Dix ans et une diversification géographique qui traduit l'élan et les besoins du public. Le premier bâtiment, rue du Général-Rapp, étant devenu trop petit pour accueillir les stocks, les
ateliers et les bureaux, Emmaüs a loué, puis acheté l'immeuble d'en face, grâce à des aides de la CUS, de la Région et de la Direction générale du Travail. La vente s'étend sur quelque
1 000 m², avec de constantes améliorations : un stand de quincaillerie va bientôt être proposé, après un an de test, ainsi qu'un espace multimedia.
En 2008, Emmaüs comptait 25 salariés, actuellement ils sont quarante. « Face au début de la crise économique en 2008, c'est la réponse que l'on a essayé de donner », ajoute
Thierry Kuhn. Par an, ce sont 800 tonnes de matériel récupéré. Face à la chute des subventions, à l'équipe d'avoir des idées. Début 2011, une mini salle des ventes devrait s'implanter place de
Haldenbourg à Cronenbourg. Un lieu pour marquer la présence d'Emmaüs, créer des emplois et assurer une animation du quartier.
Mutualiser les moyens
Autre
projet : regrouper les trois structures de Mundolsheim, de Haguenau et de Scherwiller et mutualiser les moyens pour être plus forts et créer un chantier départemental. Ce qui ferait au total
77 places pour des salariés d'insertion, le siège social étant à Mundolsheim : « C'est aussi une reconnaissance de ce qui a été fait ici depuis dix ans ».
Par rapport à ces journées du Patrimoine, Emmaüs a souhaité s'y inscrire en proposant deux journées denses avec des animations variées. « Nous avons un devoir de mémoire et de
valorisation de tous ces objets qui étaient la richesse de leurs anciens propriétaires. Notre souhait est de donner de la TVA, de la taxe de valeur artistique, de créer un patrimoine
d'après-crise », estime Gilbert Meyer, partenaire de l'opération
D.E. Wirtz-Habermeyer
Emmaüs Mundolsheim, ZAC des Maréchaux, Mundolsheim, Tél:03 88 18 15 61.

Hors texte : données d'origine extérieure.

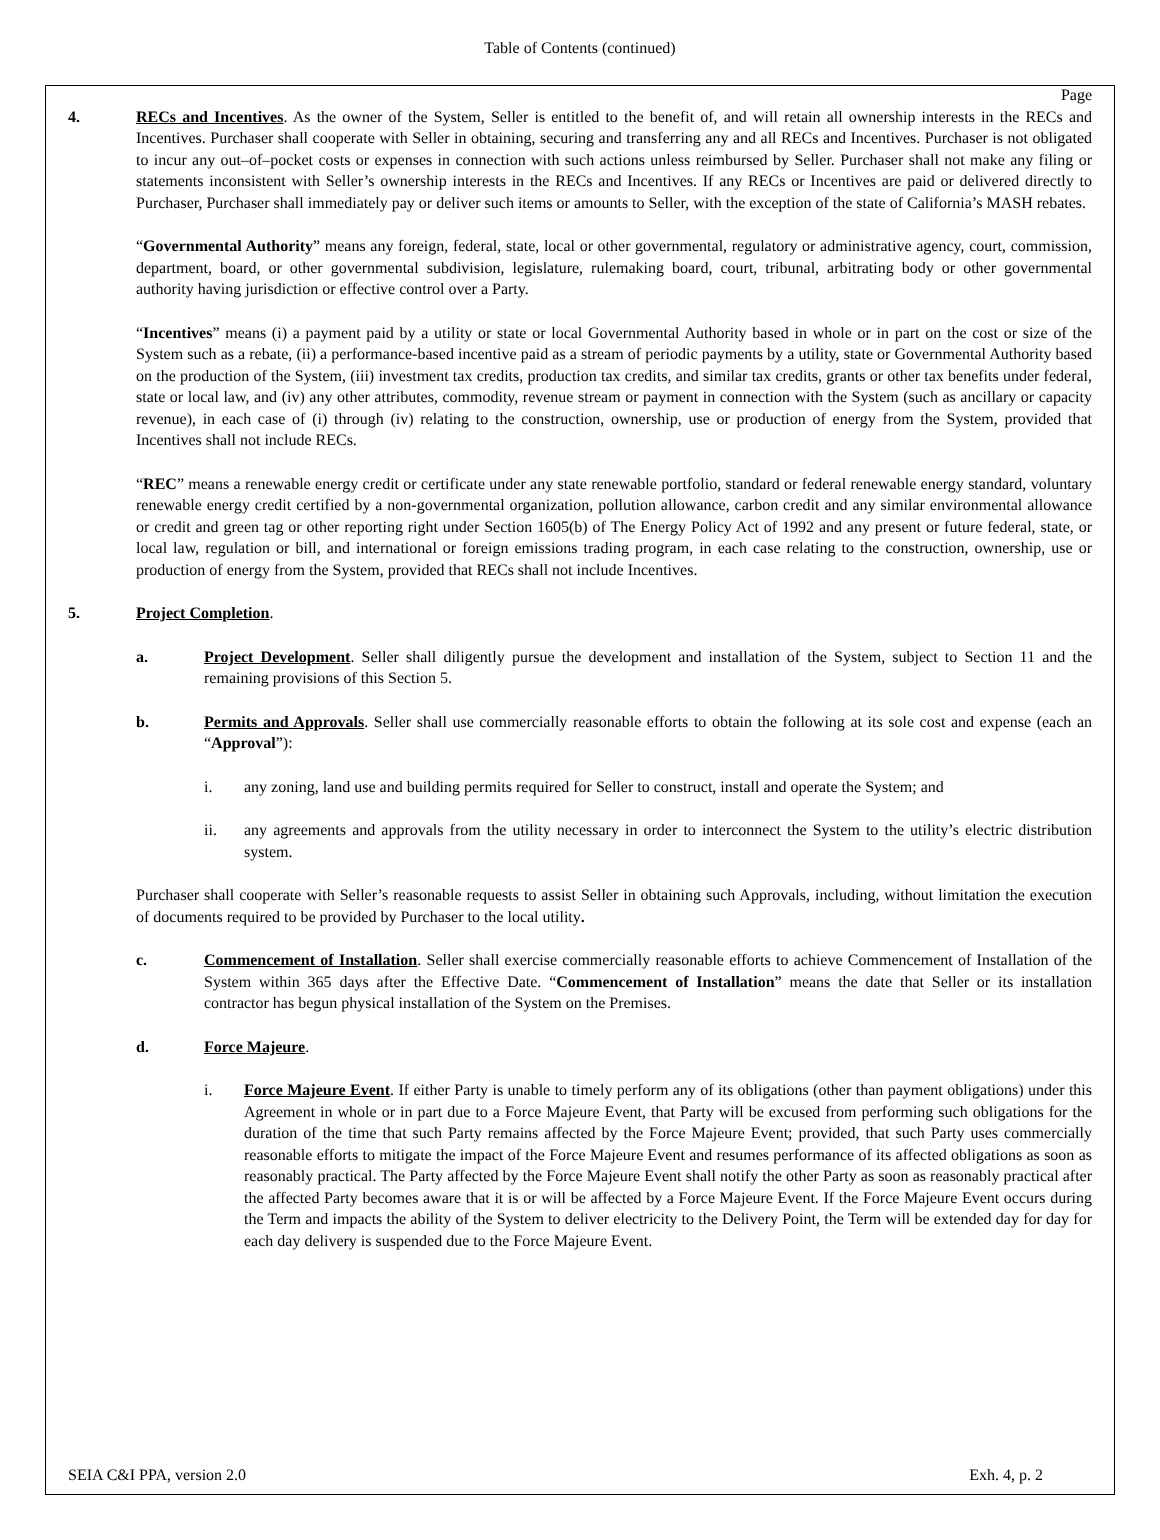Table of Contents (continued)
Page
4. RECs and Incentives. As the owner of the System, Seller is entitled to the benefit of, and will retain all ownership interests in the RECs and Incentives. Purchaser shall cooperate with Seller in obtaining, securing and transferring any and all RECs and Incentives. Purchaser is not obligated to incur any out–of–pocket costs or expenses in connection with such actions unless reimbursed by Seller. Purchaser shall not make any filing or statements inconsistent with Seller’s ownership interests in the RECs and Incentives. If any RECs or Incentives are paid or delivered directly to Purchaser, Purchaser shall immediately pay or deliver such items or amounts to Seller, with the exception of the state of California’s MASH rebates.
“Governmental Authority” means any foreign, federal, state, local or other governmental, regulatory or administrative agency, court, commission, department, board, or other governmental subdivision, legislature, rulemaking board, court, tribunal, arbitrating body or other governmental authority having jurisdiction or effective control over a Party.
“Incentives” means (i) a payment paid by a utility or state or local Governmental Authority based in whole or in part on the cost or size of the System such as a rebate, (ii) a performance-based incentive paid as a stream of periodic payments by a utility, state or Governmental Authority based on the production of the System, (iii) investment tax credits, production tax credits, and similar tax credits, grants or other tax benefits under federal, state or local law, and (iv) any other attributes, commodity, revenue stream or payment in connection with the System (such as ancillary or capacity revenue), in each case of (i) through (iv) relating to the construction, ownership, use or production of energy from the System, provided that Incentives shall not include RECs.
“REC” means a renewable energy credit or certificate under any state renewable portfolio, standard or federal renewable energy standard, voluntary renewable energy credit certified by a non-governmental organization, pollution allowance, carbon credit and any similar environmental allowance or credit and green tag or other reporting right under Section 1605(b) of The Energy Policy Act of 1992 and any present or future federal, state, or local law, regulation or bill, and international or foreign emissions trading program, in each case relating to the construction, ownership, use or production of energy from the System, provided that RECs shall not include Incentives.
5. Project Completion.
a. Project Development. Seller shall diligently pursue the development and installation of the System, subject to Section 11 and the remaining provisions of this Section 5.
b. Permits and Approvals. Seller shall use commercially reasonable efforts to obtain the following at its sole cost and expense (each an “Approval”):
i. any zoning, land use and building permits required for Seller to construct, install and operate the System; and
ii. any agreements and approvals from the utility necessary in order to interconnect the System to the utility’s electric distribution system.
Purchaser shall cooperate with Seller’s reasonable requests to assist Seller in obtaining such Approvals, including, without limitation the execution of documents required to be provided by Purchaser to the local utility.
c. Commencement of Installation. Seller shall exercise commercially reasonable efforts to achieve Commencement of Installation of the System within 365 days after the Effective Date. “Commencement of Installation” means the date that Seller or its installation contractor has begun physical installation of the System on the Premises.
d. Force Majeure.
i. Force Majeure Event. If either Party is unable to timely perform any of its obligations (other than payment obligations) under this Agreement in whole or in part due to a Force Majeure Event, that Party will be excused from performing such obligations for the duration of the time that such Party remains affected by the Force Majeure Event; provided, that such Party uses commercially reasonable efforts to mitigate the impact of the Force Majeure Event and resumes performance of its affected obligations as soon as reasonably practical. The Party affected by the Force Majeure Event shall notify the other Party as soon as reasonably practical after the affected Party becomes aware that it is or will be affected by a Force Majeure Event. If the Force Majeure Event occurs during the Term and impacts the ability of the System to deliver electricity to the Delivery Point, the Term will be extended day for day for each day delivery is suspended due to the Force Majeure Event.
SEIA C&I PPA, version 2.0 Exh. 4, p. 2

Les animations « Patrimoine de l'éphémère » auront lieu les 18 et 19 septembre, de 10 à 18 h, avec des expositions et
des performances d'artistes (Daniel Depoutot, Marie-Paule Lesage, Nicolas Houdin), de designers (Nicolas Couturier et la Fabrique Solid), de créatrices de vêtements (Kendra Nakamura et Isabelle
Ducez), du photographe Vladimir Tankovitch, de Bernard Ebel, écrivain poète, de François Small, comédien, et de Renate Pook, danseuse. Présence aussi des plasticiens Eric et Christophe Meyer,
de Wonderbabette. Le groupe Impro'glio présentera son concert « Jazz en chantier », avec des chorégraphies de Renate Pook le 19 septembre à 14 h. Samedi à 18 h, le théâtre
Tohu Bohu proposera « Robin des Bois », mis en scène par Gilbert Meyer.
Le 3 octobre de 14 à 17h30, vente spéciale de vêtements de marque et défilé de mode avec les créations d'Isabelle Simonin, à partir des vêtements récupérés. Le 16 octobre à 21 h, concert
au Molodoï avec Indika (reggae), Silmarinium (rock), Spleen Velvet (power pop), Benjamin (pop, folk). Entrée : prix libre.